Dual Therapy With Anti-CGRP Monoclonal Antibodies and Botulinum Toxin for Migraine Prevention

Is There a Rationale?

Lanfranco Pellesi, MD; Thien P. Do, MD; Håkan Ashina, MD; Messoud Ashina, MD, PhD, DMSc; Rami Burstein, PhD


Headache. 2020;60(6):1056-1065. 

In This Article

CGRP and Migraine

The trigeminovascular system plays an integral role in migraine pathogenesis.[11] Within this framework, CGRP and various other neuropeptides are heavily involved in mediating certain aspects of the headache phase of migraine.[12,13] CGRP is expressed in almost 50% of neurons within the trigeminal ganglion (TG)[14] as well as in the C-fibers of trigeminal sensory afferents.[15] Following its release from the latter, CGRP modulates afferent and efferent nociceptive transmission through the activation of its receptors located in the meningeal vasculature, Aδ-fibers of trigeminal sensory afferents, TG neurons, and satellite glial cells.[16–19]

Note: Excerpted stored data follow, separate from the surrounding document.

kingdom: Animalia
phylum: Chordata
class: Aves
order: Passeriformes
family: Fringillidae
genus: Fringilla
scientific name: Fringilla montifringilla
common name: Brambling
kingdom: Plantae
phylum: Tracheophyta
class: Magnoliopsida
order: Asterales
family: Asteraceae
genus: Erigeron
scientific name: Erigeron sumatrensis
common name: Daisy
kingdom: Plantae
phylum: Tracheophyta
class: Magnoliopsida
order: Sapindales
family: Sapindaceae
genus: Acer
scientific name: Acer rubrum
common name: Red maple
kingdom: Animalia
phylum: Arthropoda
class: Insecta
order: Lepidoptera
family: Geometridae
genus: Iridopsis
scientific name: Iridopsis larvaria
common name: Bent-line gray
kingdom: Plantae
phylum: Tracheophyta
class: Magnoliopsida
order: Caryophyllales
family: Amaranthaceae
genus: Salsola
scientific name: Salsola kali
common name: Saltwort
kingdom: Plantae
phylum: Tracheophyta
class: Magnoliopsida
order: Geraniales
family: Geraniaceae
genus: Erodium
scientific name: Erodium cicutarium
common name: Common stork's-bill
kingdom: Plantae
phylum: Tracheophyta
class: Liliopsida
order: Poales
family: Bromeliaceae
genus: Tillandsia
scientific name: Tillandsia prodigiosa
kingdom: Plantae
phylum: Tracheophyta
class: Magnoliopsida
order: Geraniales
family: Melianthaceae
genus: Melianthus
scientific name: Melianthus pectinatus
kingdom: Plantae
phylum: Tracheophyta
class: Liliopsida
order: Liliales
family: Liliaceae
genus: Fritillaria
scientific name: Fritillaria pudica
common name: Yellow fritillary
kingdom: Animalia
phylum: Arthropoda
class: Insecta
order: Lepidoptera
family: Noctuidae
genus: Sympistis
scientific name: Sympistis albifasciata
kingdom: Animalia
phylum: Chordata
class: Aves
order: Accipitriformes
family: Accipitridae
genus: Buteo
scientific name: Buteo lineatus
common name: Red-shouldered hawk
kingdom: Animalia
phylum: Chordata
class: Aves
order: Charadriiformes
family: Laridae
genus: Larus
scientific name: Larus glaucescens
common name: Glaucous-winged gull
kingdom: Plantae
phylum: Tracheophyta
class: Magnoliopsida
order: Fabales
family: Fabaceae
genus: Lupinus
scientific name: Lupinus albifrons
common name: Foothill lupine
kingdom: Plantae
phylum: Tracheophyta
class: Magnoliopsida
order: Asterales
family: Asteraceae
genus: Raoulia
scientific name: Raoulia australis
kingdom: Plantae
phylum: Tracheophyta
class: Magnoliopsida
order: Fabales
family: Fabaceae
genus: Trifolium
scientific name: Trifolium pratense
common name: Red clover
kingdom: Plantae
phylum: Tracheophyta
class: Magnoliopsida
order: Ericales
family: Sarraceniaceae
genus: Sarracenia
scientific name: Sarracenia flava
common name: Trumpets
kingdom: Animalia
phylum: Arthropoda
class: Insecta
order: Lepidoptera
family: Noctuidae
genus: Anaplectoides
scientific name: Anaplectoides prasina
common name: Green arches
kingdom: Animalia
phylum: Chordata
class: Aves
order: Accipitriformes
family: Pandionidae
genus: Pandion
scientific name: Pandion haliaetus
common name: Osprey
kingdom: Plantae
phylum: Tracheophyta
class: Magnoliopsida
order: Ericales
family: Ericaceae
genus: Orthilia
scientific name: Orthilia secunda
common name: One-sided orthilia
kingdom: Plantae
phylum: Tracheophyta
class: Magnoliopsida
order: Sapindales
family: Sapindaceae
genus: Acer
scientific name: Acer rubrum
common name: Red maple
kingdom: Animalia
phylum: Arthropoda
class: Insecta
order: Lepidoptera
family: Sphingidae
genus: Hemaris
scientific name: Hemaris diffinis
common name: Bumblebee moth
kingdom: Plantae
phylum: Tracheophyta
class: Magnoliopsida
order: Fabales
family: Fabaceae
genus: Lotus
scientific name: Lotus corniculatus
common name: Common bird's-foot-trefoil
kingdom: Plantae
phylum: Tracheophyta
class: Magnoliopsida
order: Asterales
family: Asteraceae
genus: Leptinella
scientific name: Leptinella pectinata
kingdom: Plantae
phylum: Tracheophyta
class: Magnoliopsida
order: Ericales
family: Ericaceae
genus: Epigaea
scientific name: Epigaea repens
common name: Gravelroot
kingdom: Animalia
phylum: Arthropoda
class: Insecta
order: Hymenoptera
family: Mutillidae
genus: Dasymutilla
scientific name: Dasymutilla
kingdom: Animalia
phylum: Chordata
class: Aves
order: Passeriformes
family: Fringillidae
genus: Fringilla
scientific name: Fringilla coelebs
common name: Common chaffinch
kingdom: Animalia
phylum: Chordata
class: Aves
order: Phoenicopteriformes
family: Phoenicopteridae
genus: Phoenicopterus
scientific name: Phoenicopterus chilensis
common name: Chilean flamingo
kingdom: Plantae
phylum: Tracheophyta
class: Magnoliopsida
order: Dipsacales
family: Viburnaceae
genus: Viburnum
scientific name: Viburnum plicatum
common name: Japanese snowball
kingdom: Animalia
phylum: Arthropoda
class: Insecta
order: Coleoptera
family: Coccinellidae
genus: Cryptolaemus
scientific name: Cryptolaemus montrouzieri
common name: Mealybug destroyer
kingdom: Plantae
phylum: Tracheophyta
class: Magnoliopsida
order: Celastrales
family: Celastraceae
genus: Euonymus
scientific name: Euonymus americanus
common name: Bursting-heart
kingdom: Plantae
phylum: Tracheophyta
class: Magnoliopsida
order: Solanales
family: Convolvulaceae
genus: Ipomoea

The role of CGRP in migraine pathogenesis is well-established, with an abundance of available clinical and preclinical data.[20] First, intravenous infusion of CGRP triggers migraine-like attacks in individuals with migraine.[21–23] Second, anti-CGRP medications have proven benefits in migraine prevention.[24–26] Last, several effective drugs (eg, triptans, ditans, ergot alkaloids) for migraine inhibit CGRP release from within the trigeminovascular system.[27–29] However, the exact mechanisms by which CGRP induces migraine remain unsettled, although some hypotheses have been proposed. At the meningeal vessels, the peptide contributes to vasodilation and local release of inflammatory mediators, thereby increasing the nociceptive transmission of primary sensory afferents.[30–32] Short- and long-term effects may amplify signals transferred to the TG and second-order neurons at the trigeminal nucleus caudalis (TNC), ultimately producing central sensitization, and the manifestation of hyperalgesia and allodynia.[33–35] Other peripheral effects of CGRP involve both neurons and satellite glial cells in the TG, resulting in an increased production of peptide neurotransmitters and ion channels that amplify pain signals at the brainstem.[36,37] Presence of CGRP in brain areas involved in migraine pathophysiology, such as the TNC,[38] locus coeruleus, ventrolateral periaqueductal gray, thalamus, hypothalamus, hippocampus, amygdala, and cortex[39–43] support the involvement of CGRP in many central nervous system (CNS) mediated symptoms that accompany migraine.